Study text:
Skip to main content

Supported Languages

GitNexus currently supports 11 programming languages with full Tree-sitter AST parsing:
  • TypeScript (including TSX/React)
  • JavaScript
  • Python
  • Java
  • C
  • C++
  • C#
  • Go
  • Rust
  • PHP
  • Swift (optional dependency)

Tree-sitter Parsing

What is Tree-sitter?

GitNexus uses Tree-sitter to parse source code into Abstract Syntax Trees (ASTs). Tree-sitter provides:
  • Fast, incremental parsing - Parses entire codebases in seconds
  • Error-tolerant - Can parse incomplete or syntactically incorrect code
  • Language-agnostic - Consistent parsing interface across all languages
  • Native performance - Written in C with Node.js bindings

How GitNexus Uses Tree-sitter

The indexing pipeline extracts code structure through Tree-sitter:
  1. Symbol Extraction - Identifies functions, classes, methods, interfaces, and other language constructs
  2. Location Tracking - Records start/end line numbers for each symbol
  3. Call Graph Building - Detects function calls and method invocations
  4. Import Resolution - Maps import statements to their targets
  5. Inheritance Analysis - Extracts class hierarchies and interface implementations

CLI vs Web: Native vs WASM

EnvironmentParser ImplementationPerformance
CLI (Node.js)Native Tree-sitter bindings (tree-sitter npm package)⚡ Full native speed
Web (Browser)Tree-sitter WASM modules (tree-sitter-wasm)🐢 ~2-3x slower than native
The CLI uses native C bindings for maximum parsing speed, while the web UI uses WebAssembly builds that run entirely in the browser.

Assignment A:
Condense the paragraph of the GitNexus text that begins "The indexing pipeline extracts code structure" into a single sentence that keeps all five steps.
Assignment B:
Write the next part of the GitNexus text, picking up after its last sentence.
The listing that comes next is separate material, unrelated to the GitNexus text.

Provided data:
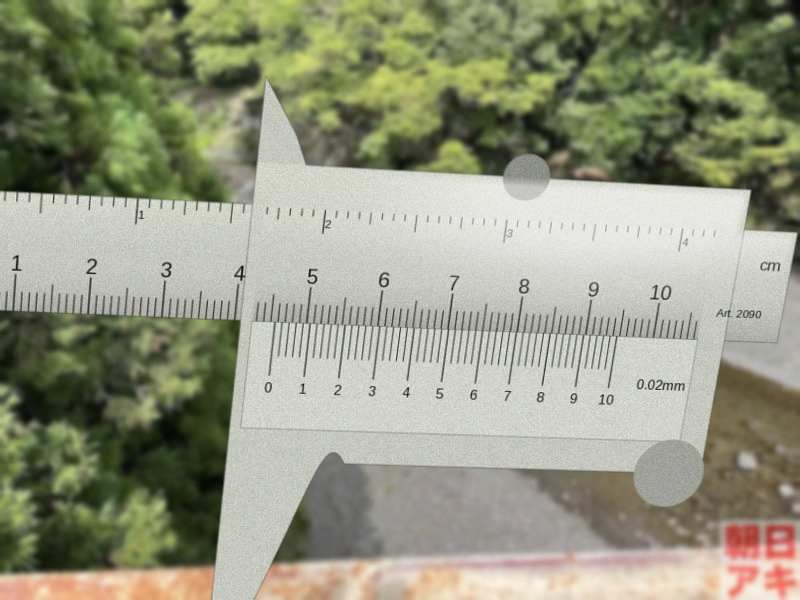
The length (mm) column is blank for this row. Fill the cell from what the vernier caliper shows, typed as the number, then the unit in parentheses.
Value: 45.6 (mm)
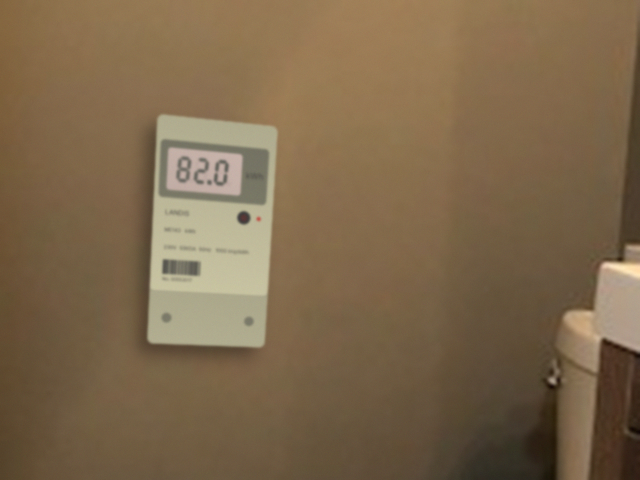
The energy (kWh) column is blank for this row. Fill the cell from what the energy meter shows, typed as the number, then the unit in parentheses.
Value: 82.0 (kWh)
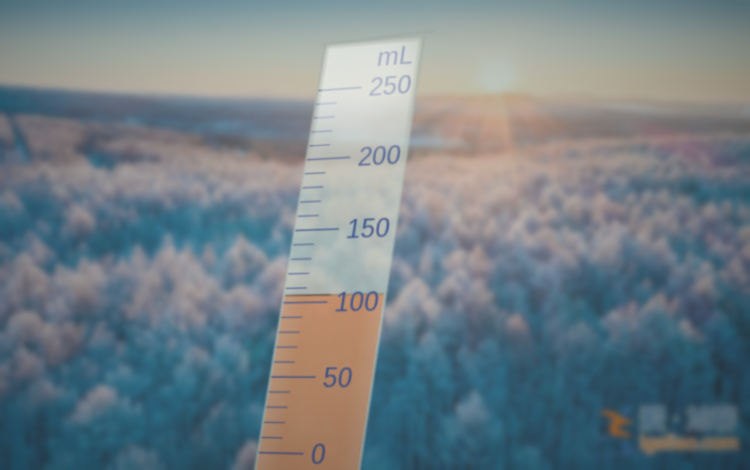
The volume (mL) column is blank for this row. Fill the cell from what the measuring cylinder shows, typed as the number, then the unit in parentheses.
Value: 105 (mL)
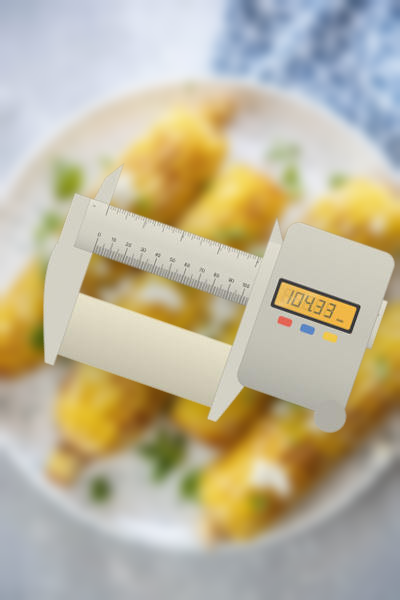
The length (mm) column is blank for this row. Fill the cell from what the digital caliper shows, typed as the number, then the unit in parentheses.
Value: 104.33 (mm)
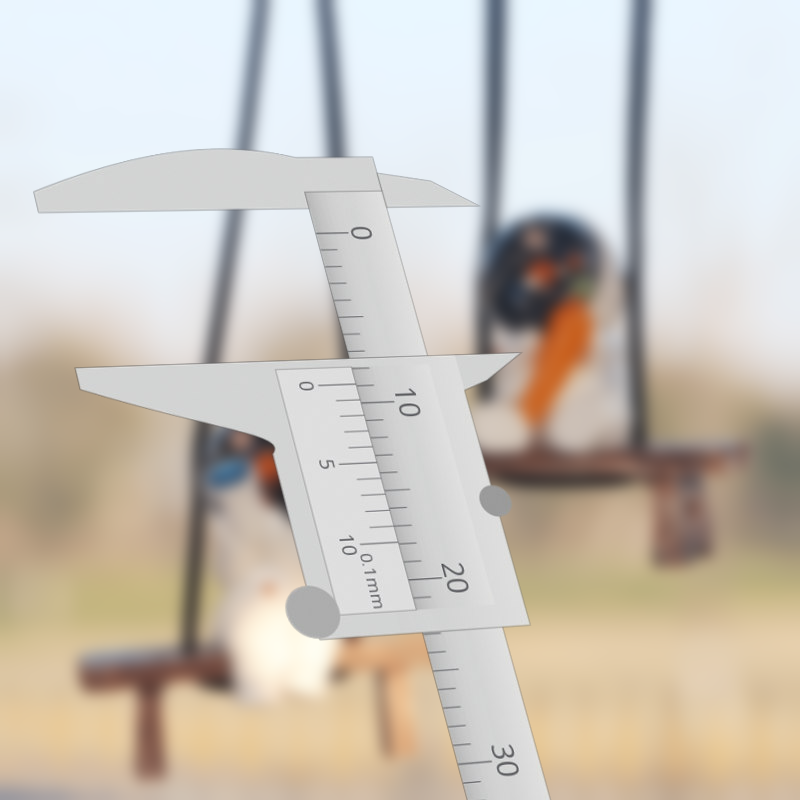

Task result A:
Using Tree-sitter, the indexing pipeline identifies functions, classes, methods, interfaces and other language constructs, records each symbol's start and end line numbers, detects function calls and method invocations, maps import statements to their targets, and extracts class hierarchies and interface implementations.

Task result B:
Language-Aware Resolution

GitNexus uses language-specific resolution logic to accurately map symbols:

Import Resolution

Each language has custom import resolution:
  • JavaScript/TypeScript - Handles ES modules, CommonJS, path aliases, and package.json resolution
  • Python - Resolves relative imports, absolute imports, and package imports
  • Java - Understands package structure and fully-qualified names
  • Go - Resolves module paths and package imports
  • C/C++ - Handles #include directives with header search paths

Call Resolution

Function call resolution accounts for language semantics:
  • Method calls - Resolves through class hierarchies and interfaces
  • Namespaced calls - Handles qualified names (e.g., package.Class.method())
  • Dynamic calls - Best-effort resolution for runtime dispatch
  • Generic functions - Tracks template/generic instantiations

Symbol Scope

GitNexus tracks symbol visibility:
  • Exported symbols - Functions/classes marked as public or exported
  • Private symbols - Internal implementation details
  • Scoped symbols - Nested functions, closures, and local definitions

Language Support Roadmap

Coming Soon

Potential future language support:
  • Ruby - Community requested
  • Kotlin - JVM interop
  • Scala - Functional JVM language
  • Dart/Flutter - Mobile development
  • Elixir - Functional programming

How Languages Are Added

Adding a new language requires:
  1. Tree-sitter grammar - Must have a stable Tree-sitter parser
  2. Query patterns - AST queries to extract symbols (functions, classes, etc.)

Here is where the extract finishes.